Par Eve Renaud-Chouraqui et Rebecca Käppner
Dans un arrêt en date du 10 novembre 2022 (C-163/21) la Cour de Justice de l’Union européenne (CJUE) s’est prononcée sur le point de savoir si la mention de « preuves pertinentes en la possession de la partie défenderesse ou d’un tiers » porte uniquement sur les documents préexistants en leur possession ou également sur ceux que la partie, à laquelle la demande de production de preuves est adressée, pouvait être amenée à créer ex novo[1], par l’agrégation ou la classification d’informations, de connaissances ou de données en sa possession.
Cette question de l’interprétation à faire de la mention de « preuves pertinentes », visée par la directive 2014/104 du 26 novembre 2014 s’inscrit ici dans un contexte bien particulier.
Dans les faits, quinze constructeurs internationaux de camions avaient participé à des infractions au droit de la concurrence en ayant conclu, pendant une période allant de 1997 à 2011, des accords sur des prix et des augmentations de prix en infraction à l’article 101 TFUE[2].
Ce dernier prévoit en effet en son 1 a) que « Sont incompatibles avec le marché intérieur et interdits tous accords entre entreprises, toutes décisions d’associations d’entreprises et toutes pratiques concertées, qui sont susceptibles d'affecter le commerce entre États membres et qui ont pour objet ou pour effet d'empêcher, de restreindre ou de fausser le jeu de la concurrence à l'intérieur du marché intérieur, et notamment ceux qui consistent à fixer de façon directe ou indirecte les prix d'achat ou de vente ou d'autres conditions de transaction. »

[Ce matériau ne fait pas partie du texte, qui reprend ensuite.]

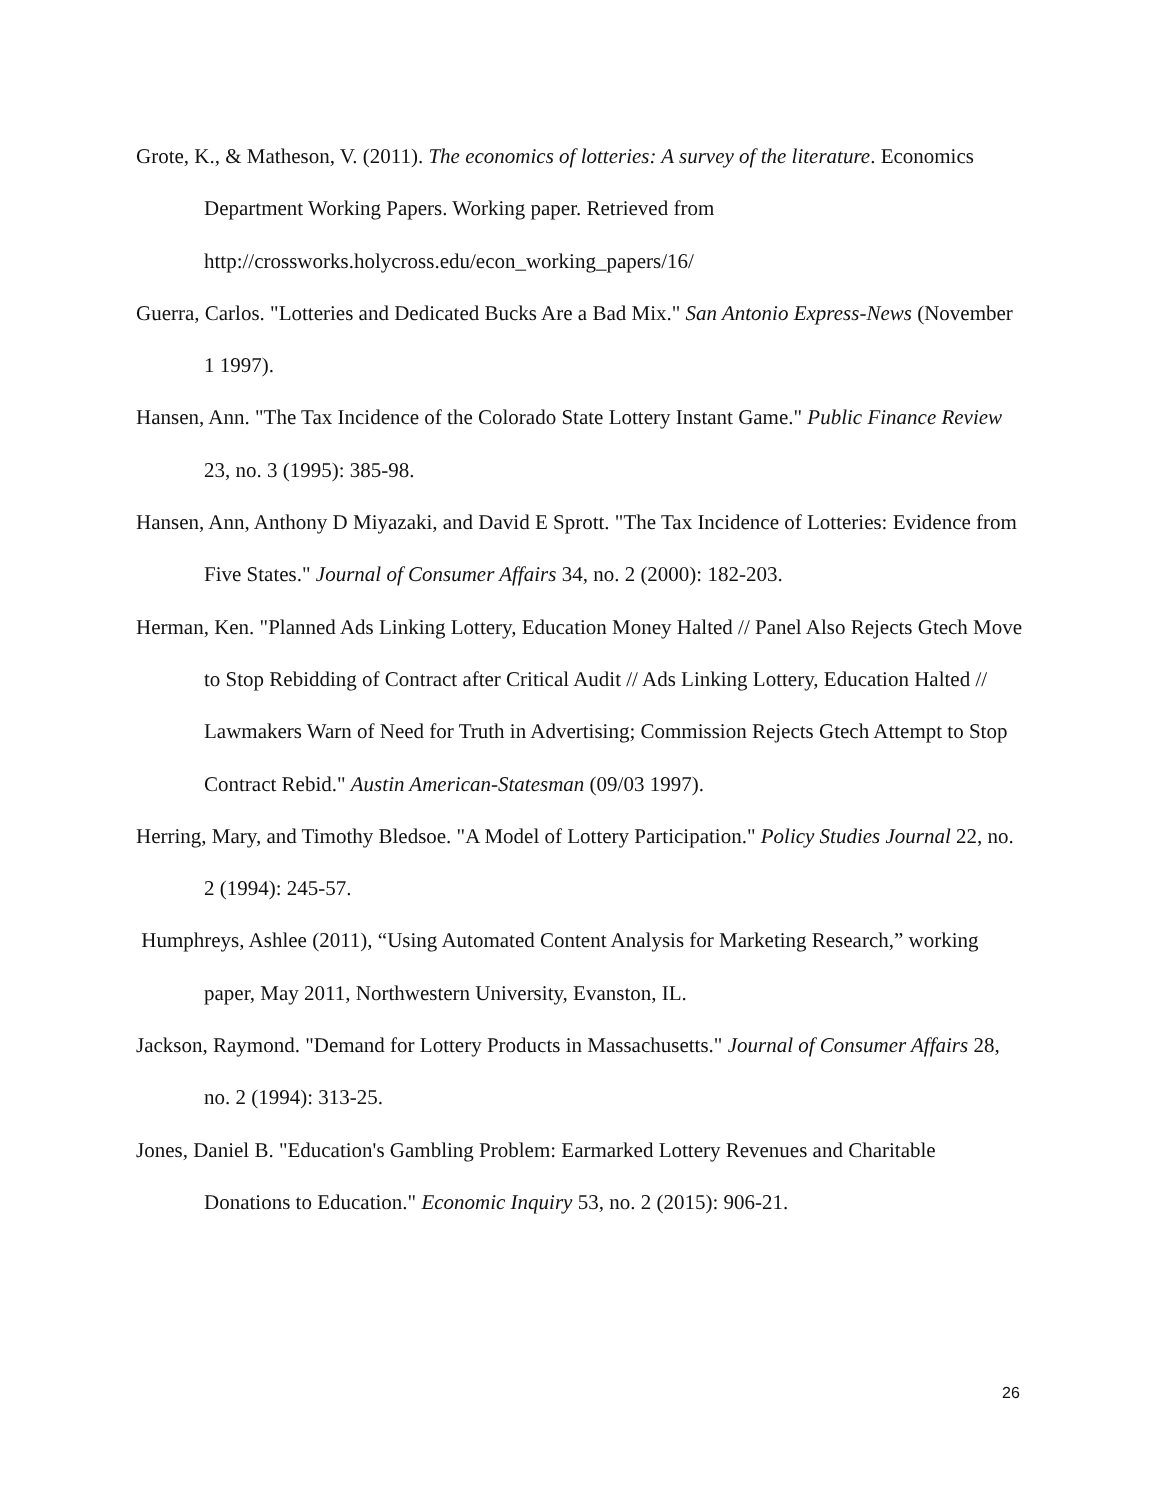Grote, K., & Matheson, V. (2011). The economics of lotteries: A survey of the literature. Economics Department Working Papers. Working paper. Retrieved from http://crossworks.holycross.edu/econ_working_papers/16/
Guerra, Carlos. "Lotteries and Dedicated Bucks Are a Bad Mix." San Antonio Express-News (November 1 1997).
Hansen, Ann. "The Tax Incidence of the Colorado State Lottery Instant Game." Public Finance Review 23, no. 3 (1995): 385-98.
Hansen, Ann, Anthony D Miyazaki, and David E Sprott. "The Tax Incidence of Lotteries: Evidence from Five States." Journal of Consumer Affairs 34, no. 2 (2000): 182-203.
Herman, Ken. "Planned Ads Linking Lottery, Education Money Halted // Panel Also Rejects Gtech Move to Stop Rebidding of Contract after Critical Audit // Ads Linking Lottery, Education Halted // Lawmakers Warn of Need for Truth in Advertising; Commission Rejects Gtech Attempt to Stop Contract Rebid." Austin American-Statesman (09/03 1997).
Herring, Mary, and Timothy Bledsoe. "A Model of Lottery Participation." Policy Studies Journal 22, no. 2 (1994): 245-57.
Humphreys, Ashlee (2011), “Using Automated Content Analysis for Marketing Research,” working paper, May 2011, Northwestern University, Evanston, IL.
Jackson, Raymond. "Demand for Lottery Products in Massachusetts." Journal of Consumer Affairs 28, no. 2 (1994): 313-25.
Jones, Daniel B. "Education's Gambling Problem: Earmarked Lottery Revenues and Charitable Donations to Education." Economic Inquiry 53, no. 2 (2015): 906-21.
26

Les acquisiteurs des camions susceptibles de relever du champ d’application de l’infraction avaient alors saisi le tribunal de commerce n°7 de Barcelone d’une demande d’accès aux éléments de preuve détenus par les fabricants de camions afin de quantifier l’augmentation artificielle des prix. Il s’agissait alors d’établir une comparaison des prix recommandés avant, pendant et après la période de l’entente.
Incertaine de la conformité de cette démarche au regard de la directive 2014/104 du 26 novembre 2014 susvisée, la juridiction nationale s’est alors tournée vers la CJUE afin que cette dernière se prononce sur la dimension à donner à la notion de « preuves pertinentes ».
Cette dernière juge que la production de « preuves pertinentes », au sens du droit de l’Union, vise également les documents qu’une partie peut être amenée à créer, en agrégeant ou en classant des informations, des connaissances ou des données en sa possession.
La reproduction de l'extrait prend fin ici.